The high court declined to reconsider the award for RevoLaze Inc., a former Dentons client. A state court ruled that Dentons had a conflict of interest when it represented RevoLaze because a Dentons affiliate in Canada represented Gap Inc., which RevoLaze had sued for patent infringement.

At least six major US law firms have adopted the Swiss verein model, including DLA Piper, Squire Patton Boggs, Baker McKenzie, Norton Rose Fulbright and Littler Mendelson.

The Patterson Law Firm, which represents RevoLaze, said in a Tuesday statement that it’s “thrilled” with what the firm believes will be the final decision in this case.

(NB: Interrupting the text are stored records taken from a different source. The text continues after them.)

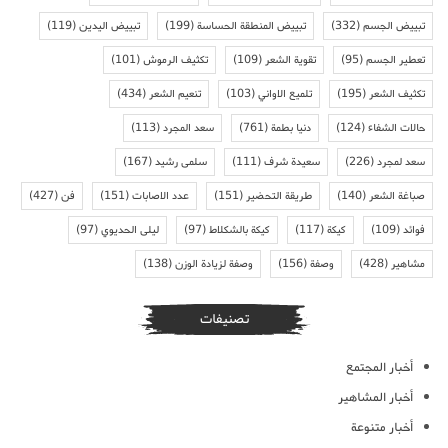
تبييض الجسم
(332)
تبييض المنطقة الحساسة
(199)
تبييض اليدين
(119)
تعطير الجسم
(95)
تقوية الشعر
(109)
تكثيف الرموش
(101)
تكثيف الشعر
(195)
تلميع الاواني
(103)
تنعيم الشعر
(434)
حالات الشفاء
(124)
دنيا بطمة
(761)
سعد المجرد
(113)
سعد لمجرد
(226)
سعيدة شرف
(111)
سلمى رشيد
(167)
صباغة الشعر
(140)
طريقة التحضير
(151)
عدد الاصابات
(151)
فن
(427)
فوائد
(109)
كيكة
(117)
كيكة بالشكلاط
(97)
ليلى الحديوي
(97)
مشاهير
(428)
وصفة
(156)
وصفة لزيادة الوزن
(138)
تصنيفات
أخبار المجتمع
أخبار المشاهير
أخبار متنوعة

The case “helps level the playing field for small businesses who depend on their lawyers to represent them without conflicts of interest,” said Kristi Browne, a member of the Patterson firm, in the statement.

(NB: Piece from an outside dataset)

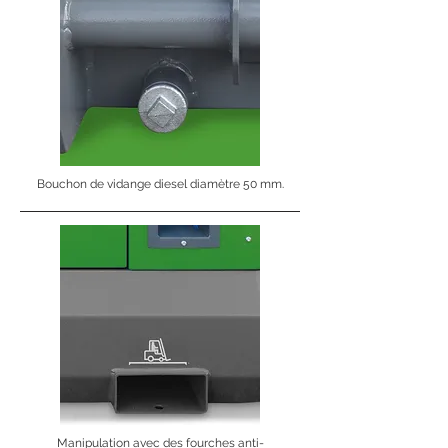
Bouchon de vidange diesel diamètre 50 mm.
Manipulation avec des fourches anti-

On Aug. 30, the Ohio Supreme Court decided not to hear Dentons’ appeal. The firm subsequently asked the court to reconsider.

A Dentons spokeswoman did not respond to questions.

Dentons global chairman Joe Andrew said in July interview that the firm isn’t considering changing its ownership model, which has allowed for rapid growth.

He also suggested that the firm could try to take its case to federal court.

“These issues that are existential for lawyers—you know, how you do business—are ones that do frequently end up in federal courts and frequently end up moving up pretty quickly in appellate courts to the United States Supreme Court,” Andrew said in the interview.

Browne told Bloomberg Law that she doesn’t anticipate any further appeal of the case. But she hasn’t heard “definitively” that no further appeal is planned.

Swiss verein firms are not likely to overhaul their business structures as a result of the decision, according to Cassandra Burke Robertson, director of the center for professional ethics at Case Western Reserve University School of Law,

“The potential risk of liability for conflict of interest can be managed separately, either by seeking client consent to waive potential conflicts or to limit the clients that are accepted by the firm,” she said via email.

The case may, however, serve as a “cautionary note,” Robertson said. The ruling encourages firms to conduct careful conflicts reviews before accepting a new client, she said, and to make a full disclosure to clients in the event that a conflict arises after representation has begun.

Robertson said she doesn’t see strong grounds for a cert petition to the US Supreme Court, in part because the case deals with legal malpractice, an issue on which the court typically defers to the states.

“I would guess that this is the end of the road for the case,” she said.

The case is RevoLaze LLC, V. Dentons US LLP, et al., Ohio, No. 2022-0708, 11/8/22.

(New comment from RevoLaze attorneys and legal commentators has been added throughout the story.)